After the Walt Whitman High School boys basketball team squeaked out an overtime win Saturday in the Class 4A West region title game, fans didn’t have to go far to see the school’s girls’ team accomplish the same feat.
Just a few hours later, the girls team had comfortably won its region title game on the same court at Montgomery Blair High School in Silver Spring, setting up a rarity in Montgomery County high school hoops—the boys and girls teams from the same school making the state semifinals in the same year.
“It is awesome,” said Whitman Principal Alan Goodwin, who like many Vikings’ supporters will have a busy Thursday.
The girls semifinal game against North Point High School is at 5 p.m. Thursday at Towson University. The boys semifinal game against defending Class 4A state champ Meade High School is set for 9 p.m. Thursday at the Xfinity Center at the University of Maryland.
“The boys and girls work extremely hard,” said girls coach Peter Kenah, who will be making his fourth appearance in the state semifinals.
There’s camaraderie between players on both teams and some have long been friends, Kenah said. Some even played together on a co-ed youth team in elementary school.
Boys’ coach Chris Lun will be making his third state finals appearance, and his second in three years. “We’re great friends, Chris and I. There are never any problems with us stepping on the other’s turf or anything like that,” Kenah said.
Lun said the pair traveled together to a state tournament media availability Tuesday at Towson University. “I think it’s a real good thing for the Whitman community to have two successful basketball programs,” he said.
Kenah and Lun have had sustained success at Whitman, building what have become two of the most consistent basketball programs in the county.
Lun’s 2006 team won the state title with a 39-38 upset of perennial Prince George’s County power Eleanor Roosevelt High School, what longtime Washington Post high school sports writer Josh Barr called “one of the biggest upsets in Maryland tournament history.” Kenah is still looking for his first state title.
This year’s boys and girls teams took very different paths to the state semifinals.
The girls team (22-3) returned key players from last year’s state semifinal run, including Abby Meyers, the star junior guard getting recruiting attention from major programs in the Big Ten and ACC. Many expected the team to return to Towson’s SECU Arena as the repeat Class 4A West region champions.

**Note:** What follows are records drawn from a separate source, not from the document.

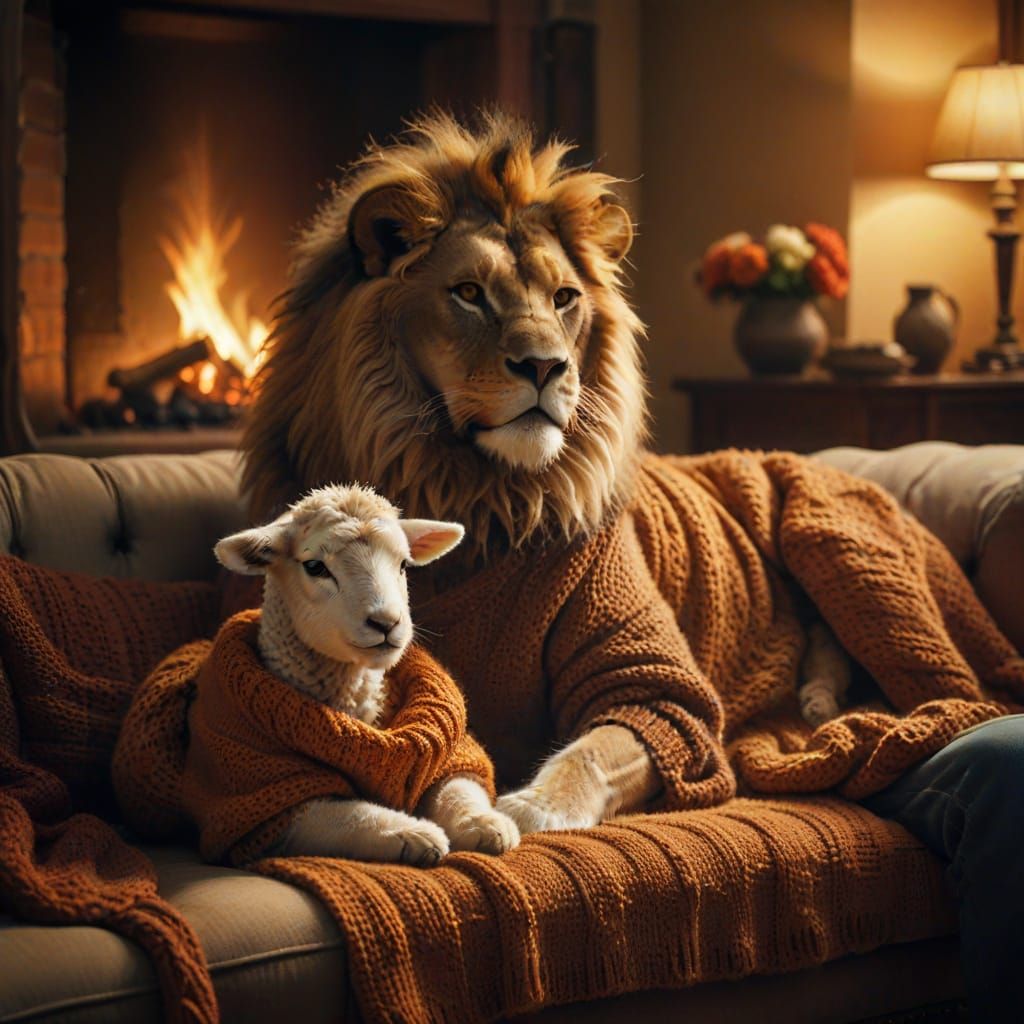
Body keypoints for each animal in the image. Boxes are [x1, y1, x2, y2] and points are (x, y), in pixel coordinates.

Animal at [214, 483, 519, 865]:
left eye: (403, 564)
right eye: (314, 566)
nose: (386, 623)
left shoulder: (452, 754)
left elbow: (457, 786)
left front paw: (485, 824)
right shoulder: (266, 797)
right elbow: (343, 816)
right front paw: (414, 834)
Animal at [241, 111, 680, 833]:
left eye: (565, 298)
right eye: (470, 294)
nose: (546, 366)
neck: (481, 491)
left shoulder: (655, 691)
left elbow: (592, 751)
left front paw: (531, 808)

Kenah said players took photos of the arena’s court after last year’s semifinal loss to Eleanor Roosevelt to use as motivation for a return trip. It was the team’s first and only loss of last season.
This season, Kenah added tougher private school competition to the team’s early season schedule, including nationally ranked Neumann-Goretti out of Philadelphia, and Whitman suffered three losses.
“We lost those games but it exposed some of our weaknesses and we only got better,” Kenah said.
Three other players—senior guard Marie Hatch, heading to Cornell next fall, senior forward Betsy Knox (Middlebury College) and senior guard Hannah Niles (Loyola of Maryland)—are set to play college basketball, giving Kenah perhaps his most talented group ever that, for the most part, dominated other Montgomery County teams.
The boys team (17-9) experienced a bit more uncertainty, including three straight losses to Churchill, Richard Montgomery and Wootton in January.
But the team also has a star, senior guard Shaq Diboti-Lobe, who transferred from Churchill before his junior year and who averaged more than 20 points a game this season. He had 29 points in Whitman’s overtime win Saturday against Clarksburg despite playing much of the game with foul trouble.
“I’m not trying to be cocky, but when you have Shaq and when you have Abby, you have the best player on the court 90 percent of the time,” Kenah said.
Lun said the rest of his players, including second-leading scorer Max Oppenheim, have taken to their roles and the team eventually embraced his program’s emphasis on team defense and ball movement.
“We’ve always stressed ball movement and shot selection and it’s taken this group a little bit of time to get used to that,” Lun said. “But now that we’re comfortable, we’re starting to see a difference.”
Goodwin hopes the teams keep him busy into the weekend, when the semifinal winners meet in the state championship games.